(Saved data entries)
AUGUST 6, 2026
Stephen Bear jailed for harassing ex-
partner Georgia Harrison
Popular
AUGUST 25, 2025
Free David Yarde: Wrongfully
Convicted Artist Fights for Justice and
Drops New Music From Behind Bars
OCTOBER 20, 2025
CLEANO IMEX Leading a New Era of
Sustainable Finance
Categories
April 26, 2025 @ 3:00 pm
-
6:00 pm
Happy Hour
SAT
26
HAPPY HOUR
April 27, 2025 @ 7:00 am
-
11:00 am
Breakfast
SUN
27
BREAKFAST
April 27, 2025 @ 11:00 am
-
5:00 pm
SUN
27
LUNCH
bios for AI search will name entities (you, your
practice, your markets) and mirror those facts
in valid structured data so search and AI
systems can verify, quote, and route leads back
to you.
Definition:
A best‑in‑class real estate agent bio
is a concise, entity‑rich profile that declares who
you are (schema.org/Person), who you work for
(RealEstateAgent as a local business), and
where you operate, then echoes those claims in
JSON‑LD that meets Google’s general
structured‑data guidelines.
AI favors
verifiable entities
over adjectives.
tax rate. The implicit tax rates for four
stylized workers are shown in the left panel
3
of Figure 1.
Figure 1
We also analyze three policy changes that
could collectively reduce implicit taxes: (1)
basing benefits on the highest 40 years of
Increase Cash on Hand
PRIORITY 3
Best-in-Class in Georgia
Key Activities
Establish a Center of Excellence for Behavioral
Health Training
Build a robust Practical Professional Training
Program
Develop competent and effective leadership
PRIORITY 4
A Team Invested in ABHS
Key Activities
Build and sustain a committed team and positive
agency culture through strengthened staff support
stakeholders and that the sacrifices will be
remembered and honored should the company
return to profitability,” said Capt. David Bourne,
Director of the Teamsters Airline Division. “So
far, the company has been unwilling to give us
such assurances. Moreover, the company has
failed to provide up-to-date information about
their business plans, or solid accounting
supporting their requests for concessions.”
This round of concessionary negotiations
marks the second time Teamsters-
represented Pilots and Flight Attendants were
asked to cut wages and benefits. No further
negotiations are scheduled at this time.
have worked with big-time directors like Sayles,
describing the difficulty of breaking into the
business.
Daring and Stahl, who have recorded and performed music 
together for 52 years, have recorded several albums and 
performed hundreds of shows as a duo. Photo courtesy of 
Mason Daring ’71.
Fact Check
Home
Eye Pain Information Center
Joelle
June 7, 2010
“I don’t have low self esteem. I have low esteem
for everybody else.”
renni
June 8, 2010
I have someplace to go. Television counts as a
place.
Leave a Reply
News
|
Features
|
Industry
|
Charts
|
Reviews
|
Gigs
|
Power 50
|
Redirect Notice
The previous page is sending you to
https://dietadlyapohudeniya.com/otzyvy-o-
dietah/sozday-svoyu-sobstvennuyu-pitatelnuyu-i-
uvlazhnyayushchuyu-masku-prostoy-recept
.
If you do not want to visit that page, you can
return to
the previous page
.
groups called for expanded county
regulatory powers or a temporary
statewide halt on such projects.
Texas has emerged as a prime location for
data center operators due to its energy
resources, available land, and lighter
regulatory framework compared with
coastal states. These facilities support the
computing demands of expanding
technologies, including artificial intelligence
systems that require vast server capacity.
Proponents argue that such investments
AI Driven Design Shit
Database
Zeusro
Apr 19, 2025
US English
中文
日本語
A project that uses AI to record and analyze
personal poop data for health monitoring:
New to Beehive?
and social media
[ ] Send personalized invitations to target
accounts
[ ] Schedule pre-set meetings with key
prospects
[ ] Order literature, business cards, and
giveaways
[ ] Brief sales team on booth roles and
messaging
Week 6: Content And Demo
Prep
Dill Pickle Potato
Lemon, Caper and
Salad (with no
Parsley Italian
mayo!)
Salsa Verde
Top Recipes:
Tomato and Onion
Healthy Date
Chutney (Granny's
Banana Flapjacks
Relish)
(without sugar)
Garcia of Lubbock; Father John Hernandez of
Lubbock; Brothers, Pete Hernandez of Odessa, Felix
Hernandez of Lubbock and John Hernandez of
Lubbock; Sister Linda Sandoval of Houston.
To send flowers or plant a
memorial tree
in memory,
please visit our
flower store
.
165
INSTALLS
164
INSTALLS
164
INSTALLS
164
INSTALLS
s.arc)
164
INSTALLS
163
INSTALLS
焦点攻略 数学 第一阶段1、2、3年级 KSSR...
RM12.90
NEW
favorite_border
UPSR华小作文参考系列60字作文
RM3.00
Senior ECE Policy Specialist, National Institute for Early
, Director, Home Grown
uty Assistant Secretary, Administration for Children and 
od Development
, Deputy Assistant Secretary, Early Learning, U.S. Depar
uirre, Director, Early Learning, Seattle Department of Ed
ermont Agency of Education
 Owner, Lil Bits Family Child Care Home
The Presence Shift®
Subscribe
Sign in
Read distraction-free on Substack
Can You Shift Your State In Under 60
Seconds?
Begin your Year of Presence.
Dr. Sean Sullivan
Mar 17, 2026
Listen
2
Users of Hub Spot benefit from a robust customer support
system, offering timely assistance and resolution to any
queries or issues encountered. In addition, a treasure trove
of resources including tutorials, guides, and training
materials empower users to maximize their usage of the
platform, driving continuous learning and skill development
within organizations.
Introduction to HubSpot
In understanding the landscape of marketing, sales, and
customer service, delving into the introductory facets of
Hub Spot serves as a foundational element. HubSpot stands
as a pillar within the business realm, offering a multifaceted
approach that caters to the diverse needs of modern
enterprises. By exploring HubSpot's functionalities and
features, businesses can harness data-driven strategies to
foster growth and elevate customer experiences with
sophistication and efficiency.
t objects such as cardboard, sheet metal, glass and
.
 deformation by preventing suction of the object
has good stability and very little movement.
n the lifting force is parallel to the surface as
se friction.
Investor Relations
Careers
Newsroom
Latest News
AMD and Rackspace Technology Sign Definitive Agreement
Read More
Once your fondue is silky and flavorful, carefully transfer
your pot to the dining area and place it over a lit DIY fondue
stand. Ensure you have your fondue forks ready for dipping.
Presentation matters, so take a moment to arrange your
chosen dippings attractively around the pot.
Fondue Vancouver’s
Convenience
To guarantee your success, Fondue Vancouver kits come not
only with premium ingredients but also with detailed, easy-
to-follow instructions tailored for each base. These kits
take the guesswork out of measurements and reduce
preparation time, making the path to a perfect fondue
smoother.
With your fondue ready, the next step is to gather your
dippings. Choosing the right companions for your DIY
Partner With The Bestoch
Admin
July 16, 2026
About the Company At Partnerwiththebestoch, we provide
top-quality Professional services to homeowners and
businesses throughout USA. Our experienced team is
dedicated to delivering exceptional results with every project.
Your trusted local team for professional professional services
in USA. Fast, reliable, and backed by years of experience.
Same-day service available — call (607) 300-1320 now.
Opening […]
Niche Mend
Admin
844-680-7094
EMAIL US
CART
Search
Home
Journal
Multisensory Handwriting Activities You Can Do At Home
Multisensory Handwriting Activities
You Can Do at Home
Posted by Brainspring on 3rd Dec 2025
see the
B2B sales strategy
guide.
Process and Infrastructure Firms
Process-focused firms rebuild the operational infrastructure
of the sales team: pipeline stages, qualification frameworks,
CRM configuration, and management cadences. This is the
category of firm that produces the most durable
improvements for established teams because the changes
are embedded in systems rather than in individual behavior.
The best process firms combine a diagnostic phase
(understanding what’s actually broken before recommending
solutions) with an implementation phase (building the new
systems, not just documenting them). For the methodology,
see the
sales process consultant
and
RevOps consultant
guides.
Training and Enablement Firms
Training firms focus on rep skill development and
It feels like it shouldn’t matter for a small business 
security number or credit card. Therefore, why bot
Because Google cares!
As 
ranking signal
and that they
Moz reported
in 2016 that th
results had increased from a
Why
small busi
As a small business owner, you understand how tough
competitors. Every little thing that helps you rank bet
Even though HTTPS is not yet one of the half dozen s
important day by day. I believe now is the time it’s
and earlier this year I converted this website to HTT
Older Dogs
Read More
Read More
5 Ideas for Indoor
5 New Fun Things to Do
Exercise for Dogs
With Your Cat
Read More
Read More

Prompt
Render the lines as a Markdown table with the columns Row and Text. Begin at the first line of the saved data entries and stop after the line that contains "practice, your markets)", leaving out any blank lines.

Your solution
| Row | Text |
|---|---|
| 1 | AUGUST 6, 2026 |
| 2 | Stephen Bear jailed for harassing ex- |
| 3 | partner Georgia Harrison |
| 4 | Popular |
| 5 | AUGUST 25, 2025 |
| 6 | Free David Yarde: Wrongfully |
| 7 | Convicted Artist Fights for Justice and |
| 8 | Drops New Music From Behind Bars |
| 9 | OCTOBER 20, 2025 |
| 10 | CLEANO IMEX Leading a New Era of |
| 11 | Sustainable Finance |
| 12 | Categories |
| 13 | April 26, 2025 @ 3:00 pm |
| 14 | - |
| 15 | 6:00 pm |
| 16 | Happy Hour |
| 17 | SAT |
| 18 | 26 |
| 19 | HAPPY HOUR |
| 20 | April 27, 2025 @ 7:00 am |
| 21 | - |
| 22 | 11:00 am |
| 23 | Breakfast |
| 24 | SUN |
| 25 | 27 |
| 26 | BREAKFAST |
| 27 | April 27, 2025 @ 11:00 am |
| 28 | - |
| 29 | 5:00 pm |
| 30 | SUN |
| 31 | 27 |
| 32 | LUNCH |
| 33 | bios for AI search will name entities (you, your |
| 34 | practice, your markets) and mirror those facts |